Et le pilote « Direct Booking Links » d’Airbnb, que nous avons couvert le 31 août, fait baisser la commission hôte à 6 % ou 10 % pour les réservations passées via votre propre lien suivi, mais avec la réserve : « le client reste client Airbnb. Ce sont les données d’Airbnb. » Une semaine après, Google supprime le seul canal à échelle Google qui envoyait réellement le prospect vers votre site. Depuis mai, Booking et Vrbo ont lancé de nouveaux systèmes payants pour figurer en haut de leurs propres recherches, Airbnb a tarifé la notion de « direct », et Google retire la seule possibilité d’être en haut d’une page européenne sans payer quiconque.

Canal Ce que vous payez Qui possède le client
Google Vacation Rentals liens gratuits 0 % (retiré de Search en EEE) Vous
Votre site via Google Hotel Ads / Performance Max Dépenses pub, par clic ou réservation Vous
Airbnb Direct Booking Links (pilote) 6 % ou 10 % commission hôte Airbnb
Airbnb standard 15,5 % commission hôte Airbnb
Booking environ 15 %, plus BKNG Ads si enchère Booking
Vrbo environ 8 % commission, plus Sponsored Listings par nuit réservée si enchère Vrbo
HomeToGo (réservation sur site) 13,5 % de commission (T3 2025) Partagé : vous recevez les infos client mais la réservation se fait sur HomeToGo

Les frais sont issus de données publiques ou d’articles antérieurs ; ils varient selon le marché et le contrat, vérifiez les vôtres.

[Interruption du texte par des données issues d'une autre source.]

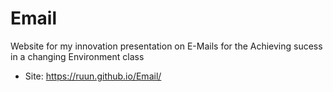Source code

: # Email
Website for my innovation presentation on E-Mails for the Achieving sucess in a changing Environment class

- Site: https://ruun.github.io/Email/
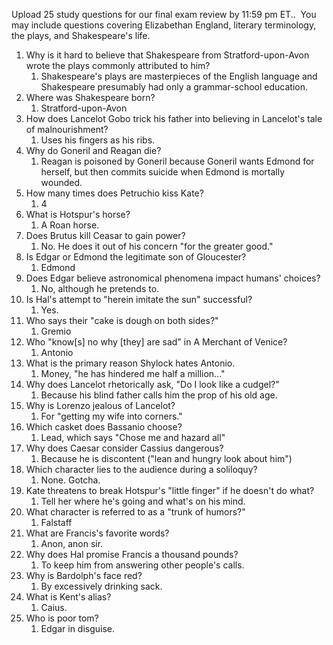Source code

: Upload 25 study questions for our final exam review by 11:59 pm ET..  You may include questions covering Elizabethan England, literary terminology, the plays, and Shakespeare's life.

1. Why is it hard to believe that Shakespeare from Stratford-upon-Avon wrote the plays commonly attributed to him?
	1. Shakespeare's plays are masterpieces of the English language and Shakespeare presumably had only a grammar-school education.
2. Where was Shakespeare born?
	1. Stratford-upon-Avon
3. How does Lancelot Gobo trick his father into believing in Lancelot's tale of malnourishment?
	1. Uses his fingers as his ribs.
4. Why do Goneril and Reagan die?
	1. Reagan is poisoned by Goneril because Goneril wants Edmond for herself, but then commits suicide when Edmond is mortally wounded.
5. How many times does Petruchio kiss Kate?
	1. 4
6. What is Hotspur's horse?
	1. A Roan horse.
7. Does Brutus kill Ceasar to gain power?
	1. No. He does it out of his concern "for the greater good."
8. Is Edgar or Edmond the legitimate son of Gloucester? 
	1. Edmond
9. Does Edgar believe astronomical phenomena impact humans' choices?
	1. No, although he pretends to.
10. Is Hal's attempt to "herein imitate the sun" successful?
	1. Yes.
11. Who says their "cake is dough on both sides?"
	1. Gremio
12. Who "know[s] no why [they] are sad" in A Merchant of Venice?
	1. Antonio
13. What is the primary reason Shylock hates Antonio.
	1. Money, "he has hindered me half a million..."
14. Why does Lancelot rhetorically ask, "Do I look like a cudgel?"
	1. Because his blind father calls him the prop of his old age.
15. Why is Lorenzo jealous of Lancelot?
	1. For "getting my wife into corners."
16. Which casket does Bassanio choose?
	1. Lead, which says "Chose me and hazard all"
17. Why does Caesar consider Cassius dangerous?
	1. Because he is discontent ("lean and hungry look about him")
18. Which character lies to the audience during a soliloquy?
	1. None. Gotcha.
19. Kate threatens to break Hotspur's "little finger" if he doesn't do what?
	1. Tell her where he's going and what's on his mind.
20. What character is referred to as a "trunk of humors?"
	1. Falstaff
21. What are Francis's favorite words?
	1. Anon, anon sir.
22. Why does Hal promise Francis a thousand pounds?
	1. To keep him from answering other people's calls.
23. Why is Bardolph's face red?
	1. By excessively drinking sack.
24. What is Kent's alias?
	1. Caius.
25. Who is poor tom?
	1. Edgar in disguise.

Lisez ce tableau et un point ressort immédiatement : la seule ligne à 0 % vient d’être supprimée pour les Européens, et les deux options « directes » restantes impliquent soit du budget pub, soit que le client reste sur la plateforme d’un tiers.

Voici ce que je ferais :

  1. Séparez vos réservations selon l’origine du client cette semaine. Récupérez les réservations Google de l’an dernier et ventilez-les par pays d’origine. Les clients hors EEE (États-Unis, Royaume-Uni, Suisse) ne sont pas concernés ; ceux dans l’EEE, si. Cette part, pas le titre de l’article, mesure ce que vous perdez.
  2. Gardez votre flux actif. Il continue d’alimenter Maps, google.com/hotels et toutes les recherches hors UE, y compris Britanniques, et Google vous demande explicitement de le maintenir.
  3. Sachez où est partie la visibilité. Le côté payant de Google Hotels est intact en Europe ; les hôtels ont jusqu’au 30 septembre pour envoyer leurs tarifs Hotel Ads et Performance Max. Que ce soit intentionnel ou non, l’achat devient le seul moyen d’apparaître en haut d’une page résultats pour un site direct. À vous de décider si ce canal a du sens.
  4. Surveillez la part d’OTA sur les prochains mois. Si les chiffres Google se confirment, la plupart des clics récupérés iraient sur Booking et Airbnb, pas sur votre site direct. Suivez votre part mois par mois, ne vous fiez pas aux discours du « tout le monde en profite ».
  5. Réévaluez HomeToGo objectivement, indépendamment de la célébration. Son modèle sur site vous remet les données client, contrairement aux liens « directs » Airbnb, et il vient peut-être de gagner en importance du fait de la disparition d’un concurrent gratuit. Voilà une raison de regarder les chiffres de près, dans un sens ou l’autre.

Comme toujours, c’est votre propre mix qui compte. Si les réservations Google directes étaient 2 % de votre activité, vous perdez 2 %. Si elles étaient 10 %, l’impact est significatif, et les défenseurs du DMA ne régleront probablement pas votre problème.